SOMEONE in Ford’s sales department is looking a little worried right now. July’s sales figures have come in and the Fiesta’s been squeezed off the sharp end of the UK bestsellers list – again.
That’s because 26,215 of you have looked at the Fiesta, and Peugeot’s 208, Volkswagen’s Polo, Toyota’s Yaris and Honda’s latest Jazz, for that matter, and decided you’d rather have a Vauxhall Corsa instead. A few months ago I wrote in The Champion that I reckoned it was the all-electric Corsa E giving it the edge – the most Ford can offer Sir David Attenborough is a mild hybrid model – but after spending a weekend with the nation’s favourite (the car that is, not the Blue Planet presenter), I reckon there’s more to it.
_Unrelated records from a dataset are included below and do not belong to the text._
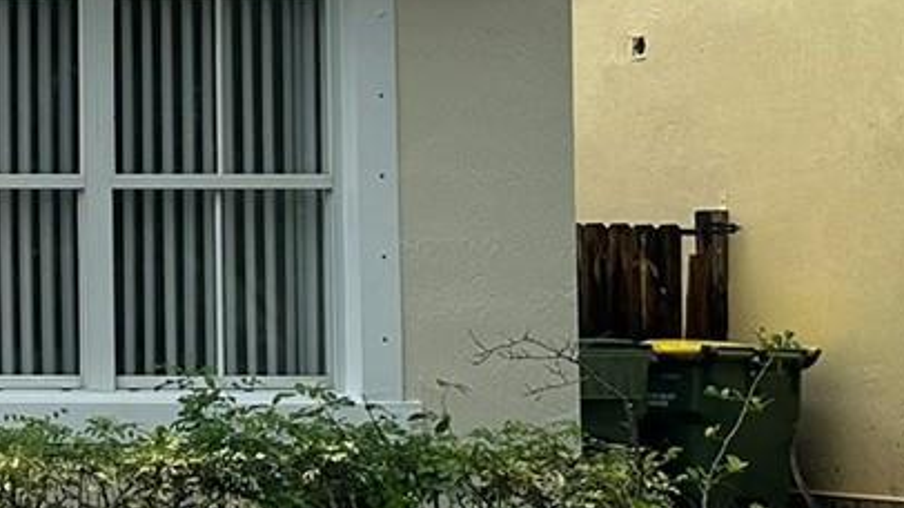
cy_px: 205
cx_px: -793
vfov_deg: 11.7
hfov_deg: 16.7
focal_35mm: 103
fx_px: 2468
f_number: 1.78
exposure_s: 1/1393
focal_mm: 6.86
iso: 80
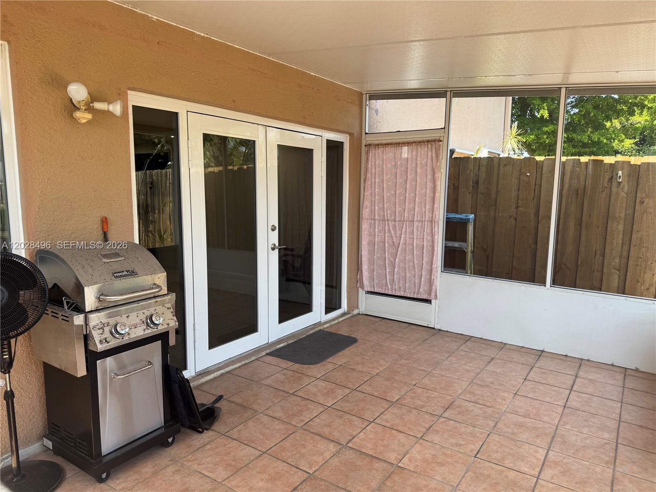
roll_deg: -0.6
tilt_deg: -9.3
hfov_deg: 71.6
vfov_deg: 56.8
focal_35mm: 24
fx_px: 455
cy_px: 246
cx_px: 328
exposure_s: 1/297
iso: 80
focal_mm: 6.76
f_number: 1.78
The Corsa I ended up with, let’s be candid, wasn’t some miserable poverty-spec model that comes in at anywhere near its kickoff price of just over £17,000 – mine was the Elite Nav model, which was one down from the range-topping Ultimate model, and came with cruise control, parking cameras and, as the name suggests, satnav thrown in. Nor was it the electric-only model – nope, this one came with a very 20thcentury-esque 1.2-litre petrol engine, good for 100bhp and allied to six, manually-selected gears.
It also arrived in retina-searingly bright Power Orange, which made it look like it should have been driven by an unfortunate Easyjet employee forced to do so by his fleet manager, but aside from that I reckon it’s better-looking than the Fiesta. Inside it feels more substantially built, too, and on the road it feels streets ahead of, and more grown-up than, the Corsa it replaced. If you’d have asked me two years ago which supermini to go for I’d have said the Fiesta in a heartbeat – and plenty of you agreed, if the sales figures at the time were anything to go by – but now it’s not so clear-cut.
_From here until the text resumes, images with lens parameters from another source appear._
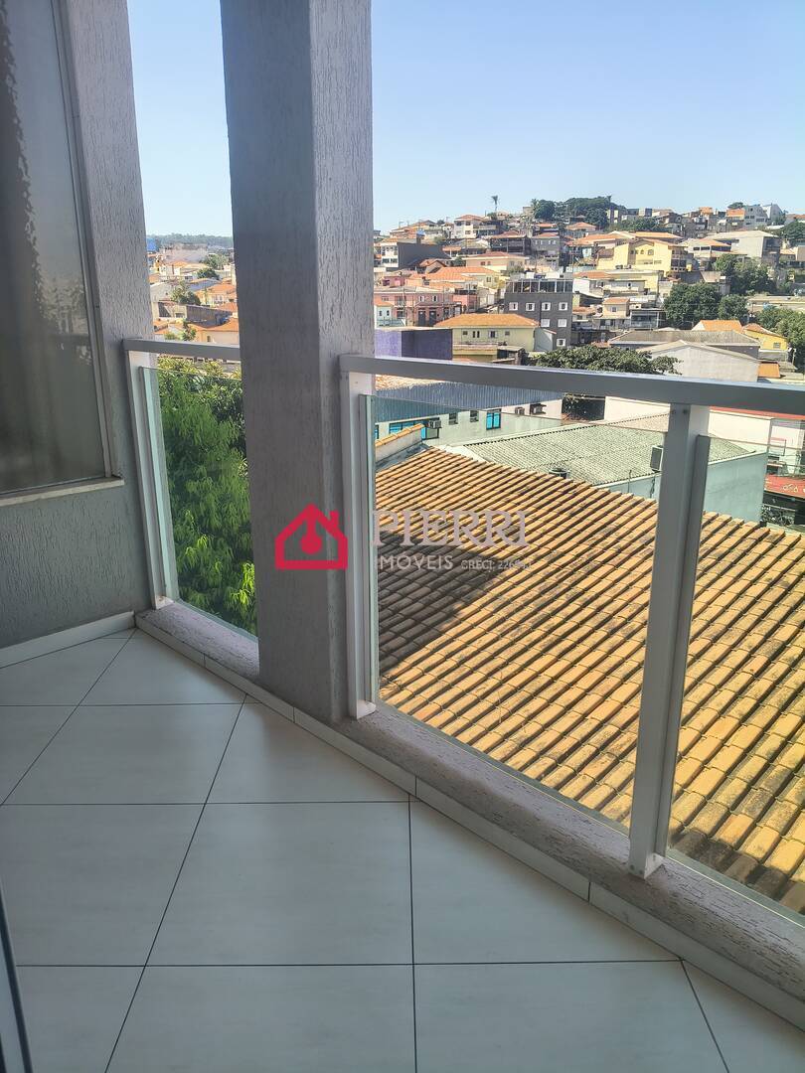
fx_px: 806
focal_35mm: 26
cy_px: 536
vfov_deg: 67.3
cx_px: 402
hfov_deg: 53.1
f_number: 1.8
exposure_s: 1/993
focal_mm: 4.81
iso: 103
But I wouldn’t have one, for one simple reason – the seats. Maybe you’ll plump your posterior onto the Corsa’s throne and enjoy every minute of it, but I did nearly 300 miles of mostly motorway driving, and found that no matter how much I adjusted the driving position, it wasn’t especially comfortable – and it’s not the first Vauxhall I’ve encountered that with. The outgoing Astra was exactly the same, feeling particularly hard on your lower back on longer stints.
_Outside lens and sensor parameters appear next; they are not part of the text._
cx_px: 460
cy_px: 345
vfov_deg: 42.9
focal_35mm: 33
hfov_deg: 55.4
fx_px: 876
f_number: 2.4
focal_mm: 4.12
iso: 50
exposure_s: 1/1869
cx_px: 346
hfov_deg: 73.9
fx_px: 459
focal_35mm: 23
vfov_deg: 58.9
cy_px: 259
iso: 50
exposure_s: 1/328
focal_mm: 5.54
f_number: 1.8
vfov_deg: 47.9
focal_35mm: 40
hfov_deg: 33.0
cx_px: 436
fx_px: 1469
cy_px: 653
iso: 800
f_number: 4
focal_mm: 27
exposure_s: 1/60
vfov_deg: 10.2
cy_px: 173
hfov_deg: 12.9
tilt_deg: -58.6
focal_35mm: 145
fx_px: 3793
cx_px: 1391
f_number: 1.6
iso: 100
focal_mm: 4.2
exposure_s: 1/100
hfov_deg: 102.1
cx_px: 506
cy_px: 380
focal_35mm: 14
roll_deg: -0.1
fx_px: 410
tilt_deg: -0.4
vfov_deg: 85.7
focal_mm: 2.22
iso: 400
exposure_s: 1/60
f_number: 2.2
So perhaps the chap in Ford’s sales department isn’t looking overjoyed, but I suspect his counterpart at Vauxhall’s seat design bureau might have his day a bit better. Don’t buy the Corsa or the Fiesta on the basis of a ten-minute test drive. They’re both brilliant, but make sure you give them a proper, extended drive before taking the plunge.
Your buttocks will thank you for it.